Bientôt l’intelligence artificielle ministre de l’Économie pour un budget national enfin équilibré ? ministre du Logement pour une solution sans affect à la crise ? ministre de l’Écologie pour des lendemains qui rechantent ? Présidente de la République ?
La réponse aux défis du dérèglement climatique se trouve-t-elle incarnée par la technologie dans un tryptique résumé ainsi par Vulcain ex-Jupiter dans un discours du 12 octobre 2021 : « le numérique, la robotique, la génétique ». Ce n’est plus un forgeron mais un Cyborg ! C’était avant son discours de septembre 2023 où le maître des forges réitérait sa foi en un avenir radieux grâce à des technologies d’autant plus prometteuses qu’elles restent encore à inventer.
Chacun connait le paradoxe de toute technologie : le nucléaire par exemple permet tout autant de produire de l’électricité que d’exploser les gens par millions, la planète étant irrémédiablement polluée pour des milliers d’années ; la technologie spatiale permet d’envisager de conquérir Mars tandis que notre espace proche est devenu un marché sauvage où s’affrontent désormais les mégalos de la planète.
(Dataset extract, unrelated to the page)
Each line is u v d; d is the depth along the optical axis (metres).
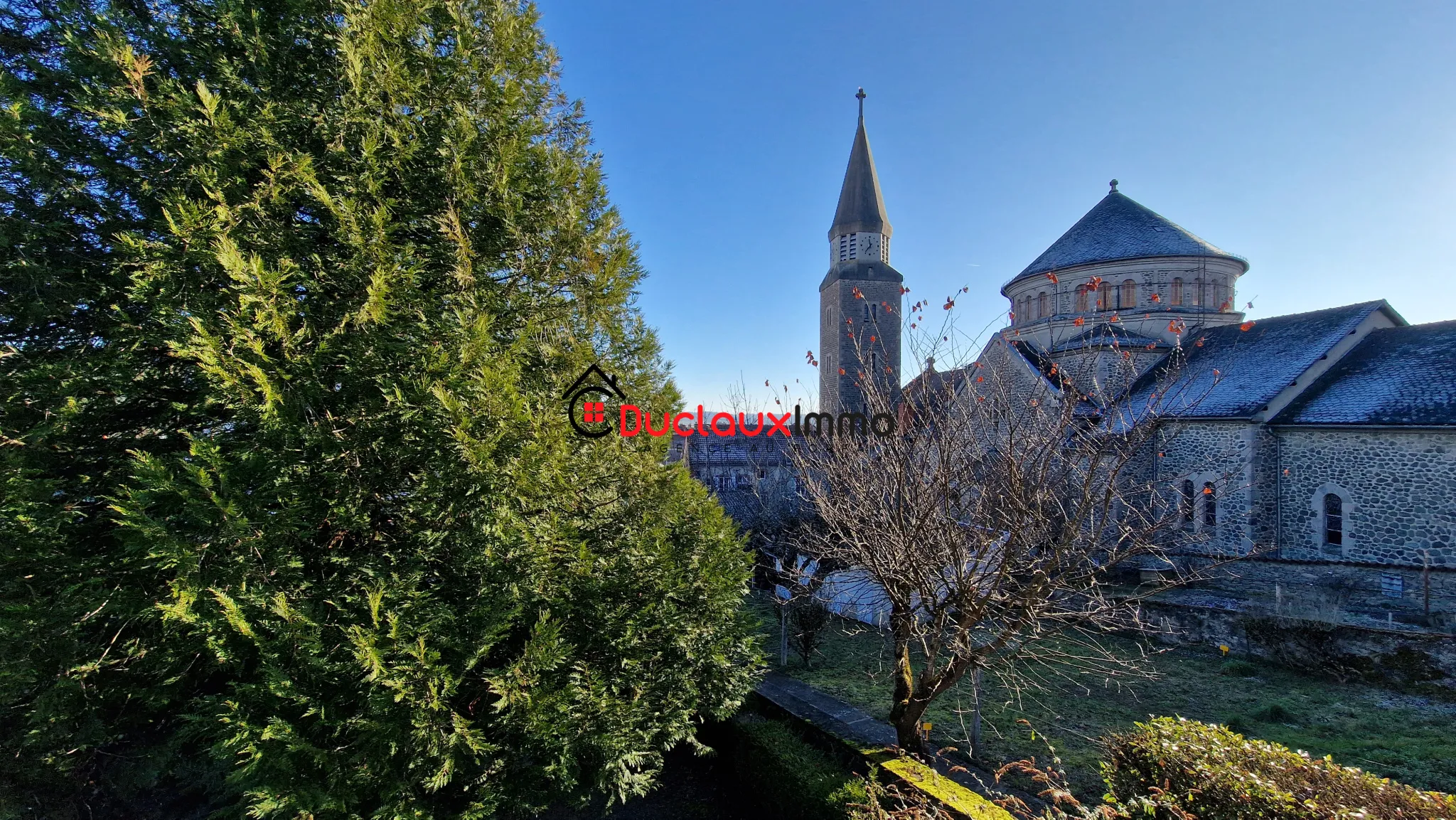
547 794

Les gens l’oublient, les ‘millenials’ ne le savent pas, mais la voiture telle que nous la connaissons, c’est-à-dire que tout le monde en a une, a beaucoup moins de cent ans ; il y a cent ans, les très, très, riches roulaient en Peugeot Type 146, du nom d’une entreprise qui s’était faite une réputation dans les bicyclettes. Idem pour les avions. Telle encore l’industrie pétrolière ; qui se souvient que l’Arabie saoudite ne fut fondée qu’en 1932 ? C’était hier. Difficile d’ailleurs de se souvenir qu’en 2000, la France découvrait à peine Internet. Donc, oui, pour le meilleur ou pour le pire, de nouvelles technologies peuvent transformer la société.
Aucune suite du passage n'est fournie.